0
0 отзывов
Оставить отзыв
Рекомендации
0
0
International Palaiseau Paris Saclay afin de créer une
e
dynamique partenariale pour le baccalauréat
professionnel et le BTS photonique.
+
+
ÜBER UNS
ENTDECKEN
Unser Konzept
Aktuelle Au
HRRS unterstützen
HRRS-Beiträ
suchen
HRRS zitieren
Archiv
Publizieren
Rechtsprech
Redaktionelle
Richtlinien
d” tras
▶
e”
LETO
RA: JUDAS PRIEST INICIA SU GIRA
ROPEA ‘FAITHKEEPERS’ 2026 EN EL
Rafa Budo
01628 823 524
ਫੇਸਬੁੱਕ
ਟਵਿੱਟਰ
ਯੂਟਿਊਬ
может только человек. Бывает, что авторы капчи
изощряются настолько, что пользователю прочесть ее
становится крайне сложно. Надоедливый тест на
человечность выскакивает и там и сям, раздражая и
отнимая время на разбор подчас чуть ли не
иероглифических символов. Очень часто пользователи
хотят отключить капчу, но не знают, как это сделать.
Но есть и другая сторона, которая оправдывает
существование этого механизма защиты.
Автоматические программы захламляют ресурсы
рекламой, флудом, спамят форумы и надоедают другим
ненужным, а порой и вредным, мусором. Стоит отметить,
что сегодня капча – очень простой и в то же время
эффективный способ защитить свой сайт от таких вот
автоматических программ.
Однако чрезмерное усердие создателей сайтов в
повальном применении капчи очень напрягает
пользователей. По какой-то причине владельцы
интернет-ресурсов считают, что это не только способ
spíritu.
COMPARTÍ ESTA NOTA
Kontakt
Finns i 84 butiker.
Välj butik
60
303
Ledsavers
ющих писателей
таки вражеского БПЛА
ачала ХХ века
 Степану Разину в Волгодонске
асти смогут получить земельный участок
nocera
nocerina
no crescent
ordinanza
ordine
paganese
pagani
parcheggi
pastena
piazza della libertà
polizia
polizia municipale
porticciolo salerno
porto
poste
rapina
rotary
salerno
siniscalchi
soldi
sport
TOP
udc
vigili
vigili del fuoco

### Directive:
In full and without change, transcribe the entries.

### Answer area:
0
0 отзывов
Оставить отзыв
Рекомендации
0
0
International Palaiseau Paris Saclay afin de créer une
e
dynamique partenariale pour le baccalauréat
professionnel et le BTS photonique.
+
+
ÜBER UNS
ENTDECKEN
Unser Konzept
Aktuelle Au
HRRS unterstützen
HRRS-Beiträ
suchen
HRRS zitieren
Archiv
Publizieren
Rechtsprech
Redaktionelle
Richtlinien
d” tras
▶
e”
LETO
RA: JUDAS PRIEST INICIA SU GIRA
ROPEA ‘FAITHKEEPERS’ 2026 EN EL
Rafa Budo
01628 823 524
ਫੇਸਬੁੱਕ
ਟਵਿੱਟਰ
ਯੂਟਿਊਬ
может только человек. Бывает, что авторы капчи
изощряются настолько, что пользователю прочесть ее
становится крайне сложно. Надоедливый тест на
человечность выскакивает и там и сям, раздражая и
отнимая время на разбор подчас чуть ли не
иероглифических символов. Очень часто пользователи
хотят отключить капчу, но не знают, как это сделать.
Но есть и другая сторона, которая оправдывает
существование этого механизма защиты.
Автоматические программы захламляют ресурсы
рекламой, флудом, спамят форумы и надоедают другим
ненужным, а порой и вредным, мусором. Стоит отметить,
что сегодня капча – очень простой и в то же время
эффективный способ защитить свой сайт от таких вот
автоматических программ.
Однако чрезмерное усердие создателей сайтов в
повальном применении капчи очень напрягает
пользователей. По какой-то причине владельцы
интернет-ресурсов считают, что это не только способ
spíritu.
COMPARTÍ ESTA NOTA
Kontakt
Finns i 84 butiker.
Välj butik
60
303
Ledsavers
ющих писателей
таки вражеского БПЛА
ачала ХХ века
 Степану Разину в Волгодонске
асти смогут получить земельный участок
nocera
nocerina
no crescent
ordinanza
ordine
paganese
pagani
parcheggi
pastena
piazza della libertà
polizia
polizia municipale
porticciolo salerno
porto
poste
rapina
rotary
salerno
siniscalchi
soldi
sport
TOP
udc
vigili
vigili del fuoco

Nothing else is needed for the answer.